OpenAI API compatibility. Being a drop-in replacement for the OpenAI API meant we could use mullama with existing applications, evaluation harnesses, and client libraries immediately. We did not need to build a custom ecosystem.
Explicit model lifecycle management. Treating model loading and unloading as instrumented, observable operations gave us data we could not have obtained from Ollama’s opaque model management. The loading time distributions, memory usage profiles, and swap frequency data directly informed our research.
What Did Not Work
ctypes bindings. If we were starting over, we would use pybind11 or write a dedicated C extension. ctypes works, but the lack of type safety across the FFI boundary caused subtle bugs that were difficult to diagnose. Every pointer type is just c_void_p, every buffer is just c_char_p. The compiler cannot help you.
Python for the hot path. The HTTP server and scheduler are fine in Python. The token-by-token generation loop is not. Even with the actual inference running in C (via llama.cpp), the per-token Python overhead — callback invocation, streaming response construction, scheduling checks — adds measurable latency. For single-user interactive use, it is negligible. Under concurrent load, it adds up.
Trying to support every GGUF variant. Early on, we attempted to support every quantisation scheme and model architecture that llama.cpp supports. This was a mistake. The long tail of architectures and quantisation formats is large, and each one has edge cases. We eventually narrowed our focus to the architectures and quantisation levels relevant to our research (Llama, Mistral, and Phi architectures; Q4_K_M and Q5_K_M quantisation).
Trade-offs We Accept
mullama is a research tool, not a production serving layer. We explicitly accept trade-offs that would be unacceptable in production software:
- No multi-GPU support. Our research focuses on single-GPU and CPU scenarios. Tensor parallelism across GPUs is a different problem.

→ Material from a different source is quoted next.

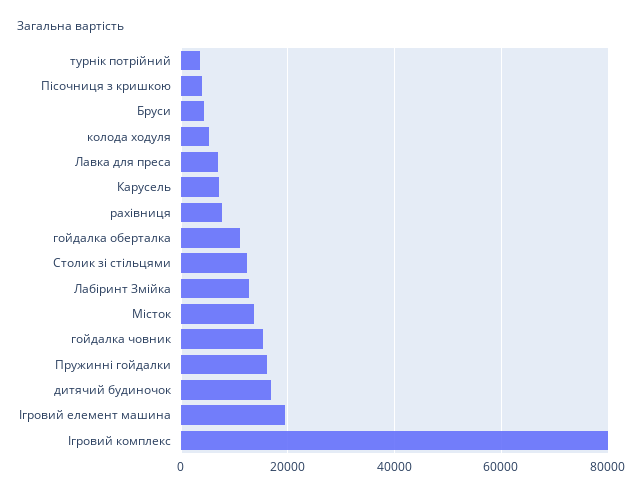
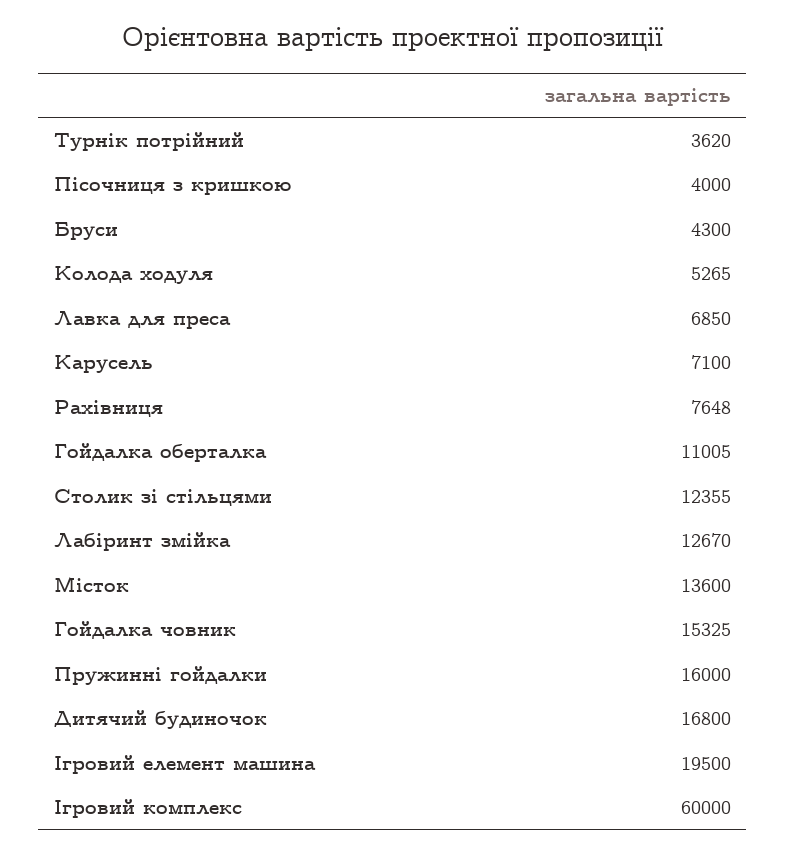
Ігровий комплекс: 80000 -> 60000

- No continuous batching. We serialise requests to a given model. This limits throughput but simplifies scheduling analysis.
- No speculative decoding. We may add this later, but it complicates the scheduling model we are studying.
These are deliberate scope limitations, not missing features. mullama exists to answer specific research questions, and its design reflects those questions.
Lessons
Building mullama taught us that the distance between “run a model locally” and “understand what happens when you run a model locally” is larger than it appears. The existing tools are good at the first thing. They are intentionally opaque about the second, because opacity is what makes them easy to use.
If you need a local LLM serving layer for application development, use Ollama. It is better software than mullama for that purpose. If you need to study what happens inside a local LLM serving layer — scheduling, memory management, model lifecycle, inference timing — that is the gap mullama fills.